How do you feel about the choices they made?
My dad also left for 18 months to work overseas when I was 6 and my mom cheated on him then as well. We moved to live with him in Tunisia for three years while he continued to work there. During the last year there I was semi-sexually assaulted. I would have been raped, but my friend got help quickly and our dads arrived before I was. I just remember wanting it to go away, and I never talked with anyone about it. Actually, that is what I do. I bottle up all of my anger, fear, and frustration and just try to forget about it. I guess that is my main problem. How do I stop doing this?
It sounds like you experienced a chronic form of trauma and abuse. Being a child, and being born into a world where your parents had little respect for each other, must have been painful to experience. It seems, like I said above, that you did take on the responsibility to try to live up to their expectations. Since they gave up their happiness for you, they invested in you. If you didn't come thru, it would all be on you. On some level, I suspect you feel responsible for her cheating on your father. You might have felt that her unhappiness led to her cheating, and her unhappiness was centered around her having stayed for you.
Your situation is far too complex for us to solve here, but you can learn to manage your feelings and to work through what has happened, so that you can understand the truth both emotionally and intellectually, about your experiences, and your family.
As children, we have all sorts of assumptions and responsibilities that we've absorbed. We carry them into adulthood, and often the assumptions of children are based on limited perspective. Children don't know where they end and their parents begin, they take on feelings, responsibilities, they take on the habits, even the character, of those who are available as role models.
You will have to work through this with a therapist I suspect, and to begin the process you'll want to make sure you have insurance coverage, call them, ask what your policy covers for therapy. Ask if they have a list of available therapists locally who are associated and accept your illness. After that and you'll want to choose 5 names or so at a time, make some phone calls to local therapists and ask them some questions. You may wish to ask if they have experience with childhood trauma and guilt, abandonment, Depression. If you feel comfortable you can tell them a little about your situation.

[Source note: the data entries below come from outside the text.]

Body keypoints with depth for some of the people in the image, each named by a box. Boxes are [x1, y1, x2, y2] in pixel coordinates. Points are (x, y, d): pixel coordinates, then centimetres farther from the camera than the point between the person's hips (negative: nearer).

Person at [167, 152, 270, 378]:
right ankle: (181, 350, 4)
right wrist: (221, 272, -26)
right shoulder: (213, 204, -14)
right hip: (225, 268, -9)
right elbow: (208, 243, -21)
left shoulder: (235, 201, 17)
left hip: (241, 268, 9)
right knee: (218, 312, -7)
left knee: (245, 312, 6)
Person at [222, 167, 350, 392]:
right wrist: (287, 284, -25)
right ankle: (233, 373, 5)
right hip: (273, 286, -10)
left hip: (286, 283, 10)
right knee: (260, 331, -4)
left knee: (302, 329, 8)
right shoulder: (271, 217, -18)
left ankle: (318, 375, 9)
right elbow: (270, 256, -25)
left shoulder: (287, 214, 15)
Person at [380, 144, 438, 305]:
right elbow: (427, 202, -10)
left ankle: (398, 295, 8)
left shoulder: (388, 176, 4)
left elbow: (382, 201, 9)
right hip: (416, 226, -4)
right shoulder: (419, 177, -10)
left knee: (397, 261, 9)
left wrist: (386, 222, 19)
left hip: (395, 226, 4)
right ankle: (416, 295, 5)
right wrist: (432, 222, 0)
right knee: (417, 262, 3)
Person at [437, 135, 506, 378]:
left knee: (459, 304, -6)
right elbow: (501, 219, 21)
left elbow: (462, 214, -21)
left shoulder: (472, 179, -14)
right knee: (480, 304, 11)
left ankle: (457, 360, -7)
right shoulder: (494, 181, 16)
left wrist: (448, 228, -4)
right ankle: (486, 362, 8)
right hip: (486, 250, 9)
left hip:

Remember, you're paying for a service, so only go as far as you're comfortable.
You have other options to begin the process, like talking here, or reading some books on family dysfunction -- you can also look for support groups.
When you work on yourself and become who you want to be, you'll be able to attract and enter relationships with stable people who you're happy with. Also, when you come from a background like you have, confidence, social abilities, and internal goals may be skewed or absent. You may know intellectually that you deserve to be happy or in a relationship that you enjoy, but emotionally or unconsciously, be incapable of choosing those things, and thus find yourself constantly in the opposite circumstances -- and of course,.... you say "I don't understand what is going on?"